──────── Dataset records

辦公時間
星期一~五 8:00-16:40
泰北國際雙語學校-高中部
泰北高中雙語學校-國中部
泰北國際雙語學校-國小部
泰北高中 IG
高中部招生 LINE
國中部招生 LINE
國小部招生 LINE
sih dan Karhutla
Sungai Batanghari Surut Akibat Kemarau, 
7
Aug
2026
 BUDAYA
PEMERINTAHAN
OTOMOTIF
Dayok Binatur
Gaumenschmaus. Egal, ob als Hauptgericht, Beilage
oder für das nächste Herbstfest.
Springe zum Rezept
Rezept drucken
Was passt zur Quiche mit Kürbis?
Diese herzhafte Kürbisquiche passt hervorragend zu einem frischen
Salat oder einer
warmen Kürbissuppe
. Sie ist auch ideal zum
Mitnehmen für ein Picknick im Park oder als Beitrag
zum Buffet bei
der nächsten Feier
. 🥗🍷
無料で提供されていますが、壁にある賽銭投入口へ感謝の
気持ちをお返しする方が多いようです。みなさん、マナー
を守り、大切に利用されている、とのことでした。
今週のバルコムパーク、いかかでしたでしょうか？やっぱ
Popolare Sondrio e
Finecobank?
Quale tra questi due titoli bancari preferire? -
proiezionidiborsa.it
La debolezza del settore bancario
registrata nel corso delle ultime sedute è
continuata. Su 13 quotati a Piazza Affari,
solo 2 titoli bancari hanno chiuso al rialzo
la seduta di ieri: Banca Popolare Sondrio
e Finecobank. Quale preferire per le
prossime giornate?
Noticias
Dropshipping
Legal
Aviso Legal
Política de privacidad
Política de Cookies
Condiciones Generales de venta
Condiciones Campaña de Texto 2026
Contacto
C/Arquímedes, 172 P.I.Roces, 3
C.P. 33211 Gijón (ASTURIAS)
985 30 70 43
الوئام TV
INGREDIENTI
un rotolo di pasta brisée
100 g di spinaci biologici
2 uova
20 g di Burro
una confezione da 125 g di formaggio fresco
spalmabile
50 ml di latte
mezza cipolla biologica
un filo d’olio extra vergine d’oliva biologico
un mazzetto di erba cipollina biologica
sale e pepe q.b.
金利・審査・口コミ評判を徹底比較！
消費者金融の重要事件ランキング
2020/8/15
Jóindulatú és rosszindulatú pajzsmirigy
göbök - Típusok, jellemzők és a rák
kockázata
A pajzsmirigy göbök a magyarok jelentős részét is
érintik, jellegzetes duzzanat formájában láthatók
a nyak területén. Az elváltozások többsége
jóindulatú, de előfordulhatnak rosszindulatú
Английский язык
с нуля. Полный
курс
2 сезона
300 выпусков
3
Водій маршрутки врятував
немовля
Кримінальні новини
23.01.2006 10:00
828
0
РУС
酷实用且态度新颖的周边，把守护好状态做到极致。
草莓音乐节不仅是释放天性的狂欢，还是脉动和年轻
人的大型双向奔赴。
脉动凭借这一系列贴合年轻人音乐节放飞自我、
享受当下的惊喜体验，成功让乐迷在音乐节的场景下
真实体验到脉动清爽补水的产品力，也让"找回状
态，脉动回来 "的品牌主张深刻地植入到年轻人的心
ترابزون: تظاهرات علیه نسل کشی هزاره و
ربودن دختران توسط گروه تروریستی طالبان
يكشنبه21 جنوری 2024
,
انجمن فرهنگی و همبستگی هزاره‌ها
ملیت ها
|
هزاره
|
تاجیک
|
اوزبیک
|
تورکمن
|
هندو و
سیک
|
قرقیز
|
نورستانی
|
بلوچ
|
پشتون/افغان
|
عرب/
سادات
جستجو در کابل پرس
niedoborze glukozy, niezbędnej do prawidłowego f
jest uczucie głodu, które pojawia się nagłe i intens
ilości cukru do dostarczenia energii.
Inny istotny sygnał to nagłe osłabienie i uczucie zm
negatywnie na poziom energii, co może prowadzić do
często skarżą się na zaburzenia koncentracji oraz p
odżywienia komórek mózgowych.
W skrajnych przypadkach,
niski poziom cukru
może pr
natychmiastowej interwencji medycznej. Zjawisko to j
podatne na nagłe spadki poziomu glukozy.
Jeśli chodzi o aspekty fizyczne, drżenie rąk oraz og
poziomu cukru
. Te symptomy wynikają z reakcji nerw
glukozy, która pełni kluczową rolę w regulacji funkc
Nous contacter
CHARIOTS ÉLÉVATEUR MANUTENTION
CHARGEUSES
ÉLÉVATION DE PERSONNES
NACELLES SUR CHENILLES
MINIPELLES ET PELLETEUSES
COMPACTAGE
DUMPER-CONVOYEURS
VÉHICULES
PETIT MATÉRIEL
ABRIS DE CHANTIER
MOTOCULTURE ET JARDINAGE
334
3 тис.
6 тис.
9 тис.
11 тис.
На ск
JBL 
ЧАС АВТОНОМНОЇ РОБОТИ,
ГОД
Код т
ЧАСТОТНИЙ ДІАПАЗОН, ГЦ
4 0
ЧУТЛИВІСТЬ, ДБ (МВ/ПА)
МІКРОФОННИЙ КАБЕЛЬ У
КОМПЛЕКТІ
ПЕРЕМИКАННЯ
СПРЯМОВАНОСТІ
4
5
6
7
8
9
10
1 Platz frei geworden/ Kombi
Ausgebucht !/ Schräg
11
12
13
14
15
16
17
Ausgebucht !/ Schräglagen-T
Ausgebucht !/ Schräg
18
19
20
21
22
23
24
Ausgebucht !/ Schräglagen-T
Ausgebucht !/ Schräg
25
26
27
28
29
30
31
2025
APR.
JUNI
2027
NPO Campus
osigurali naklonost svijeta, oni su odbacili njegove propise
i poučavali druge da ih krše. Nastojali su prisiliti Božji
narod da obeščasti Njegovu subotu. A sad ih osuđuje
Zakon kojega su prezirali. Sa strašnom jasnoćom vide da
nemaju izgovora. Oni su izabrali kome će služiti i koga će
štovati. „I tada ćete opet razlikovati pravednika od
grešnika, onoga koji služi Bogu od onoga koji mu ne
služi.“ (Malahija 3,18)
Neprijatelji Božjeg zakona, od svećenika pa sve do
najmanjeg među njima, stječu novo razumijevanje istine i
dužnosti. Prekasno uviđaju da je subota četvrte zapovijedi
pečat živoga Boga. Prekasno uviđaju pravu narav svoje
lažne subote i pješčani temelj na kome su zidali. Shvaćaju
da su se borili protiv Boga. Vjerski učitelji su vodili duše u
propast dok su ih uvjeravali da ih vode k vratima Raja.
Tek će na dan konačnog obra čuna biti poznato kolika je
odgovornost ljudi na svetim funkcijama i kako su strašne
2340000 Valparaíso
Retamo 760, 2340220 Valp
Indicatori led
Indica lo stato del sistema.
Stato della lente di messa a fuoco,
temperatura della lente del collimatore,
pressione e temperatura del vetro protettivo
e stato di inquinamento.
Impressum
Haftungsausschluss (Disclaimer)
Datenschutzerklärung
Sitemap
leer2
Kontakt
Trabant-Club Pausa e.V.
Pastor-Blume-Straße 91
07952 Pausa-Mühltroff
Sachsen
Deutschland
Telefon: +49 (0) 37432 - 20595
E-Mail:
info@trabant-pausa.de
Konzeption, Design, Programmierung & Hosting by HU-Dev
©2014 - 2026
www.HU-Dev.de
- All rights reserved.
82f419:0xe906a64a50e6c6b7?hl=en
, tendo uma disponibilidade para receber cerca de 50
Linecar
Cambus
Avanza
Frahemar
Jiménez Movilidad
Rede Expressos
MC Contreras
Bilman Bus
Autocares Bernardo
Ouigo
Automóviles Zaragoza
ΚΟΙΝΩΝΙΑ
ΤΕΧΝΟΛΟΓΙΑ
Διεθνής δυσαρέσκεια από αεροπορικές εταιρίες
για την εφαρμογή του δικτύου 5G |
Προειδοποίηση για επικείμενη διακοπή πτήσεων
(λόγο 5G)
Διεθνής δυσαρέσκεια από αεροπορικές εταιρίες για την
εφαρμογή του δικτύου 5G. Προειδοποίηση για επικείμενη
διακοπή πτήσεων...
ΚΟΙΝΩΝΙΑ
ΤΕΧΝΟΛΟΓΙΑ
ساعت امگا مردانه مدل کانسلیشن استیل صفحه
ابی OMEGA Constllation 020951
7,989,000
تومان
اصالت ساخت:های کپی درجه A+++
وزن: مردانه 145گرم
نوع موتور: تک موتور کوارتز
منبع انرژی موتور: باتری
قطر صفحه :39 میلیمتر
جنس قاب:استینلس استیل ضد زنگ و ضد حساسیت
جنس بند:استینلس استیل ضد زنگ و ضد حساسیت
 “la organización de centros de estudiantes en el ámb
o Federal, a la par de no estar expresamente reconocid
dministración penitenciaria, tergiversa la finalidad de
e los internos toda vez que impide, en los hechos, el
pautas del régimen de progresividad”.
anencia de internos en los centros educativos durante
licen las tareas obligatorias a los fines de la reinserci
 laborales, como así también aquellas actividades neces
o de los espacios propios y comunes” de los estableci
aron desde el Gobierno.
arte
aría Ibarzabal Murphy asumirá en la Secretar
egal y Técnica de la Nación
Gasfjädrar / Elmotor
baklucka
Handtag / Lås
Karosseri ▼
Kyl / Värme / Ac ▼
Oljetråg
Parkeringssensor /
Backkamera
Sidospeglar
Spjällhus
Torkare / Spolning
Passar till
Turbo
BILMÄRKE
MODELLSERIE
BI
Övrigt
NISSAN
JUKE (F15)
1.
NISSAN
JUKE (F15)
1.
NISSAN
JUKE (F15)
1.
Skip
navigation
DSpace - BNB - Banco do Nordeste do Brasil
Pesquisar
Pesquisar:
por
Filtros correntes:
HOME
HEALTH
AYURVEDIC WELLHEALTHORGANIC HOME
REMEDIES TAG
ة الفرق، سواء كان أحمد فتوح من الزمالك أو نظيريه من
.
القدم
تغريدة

────────────────

Task brief
Your task is to restate, word for word, only those lines above that fall between the line holding "Tek će na dan" and the line holding "pressione e temperatura del vetro protettivo", inclusive.

Finished exercise
Tek će na dan konačnog obra čuna biti poznato kolika je
odgovornost ljudi na svetim funkcijama i kako su strašne
2340000 Valparaíso
Retamo 760, 2340220 Valp
Indicatori led
Indica lo stato del sistema.
Stato della lente di messa a fuoco,
temperatura della lente del collimatore,
pressione e temperatura del vetro protettivo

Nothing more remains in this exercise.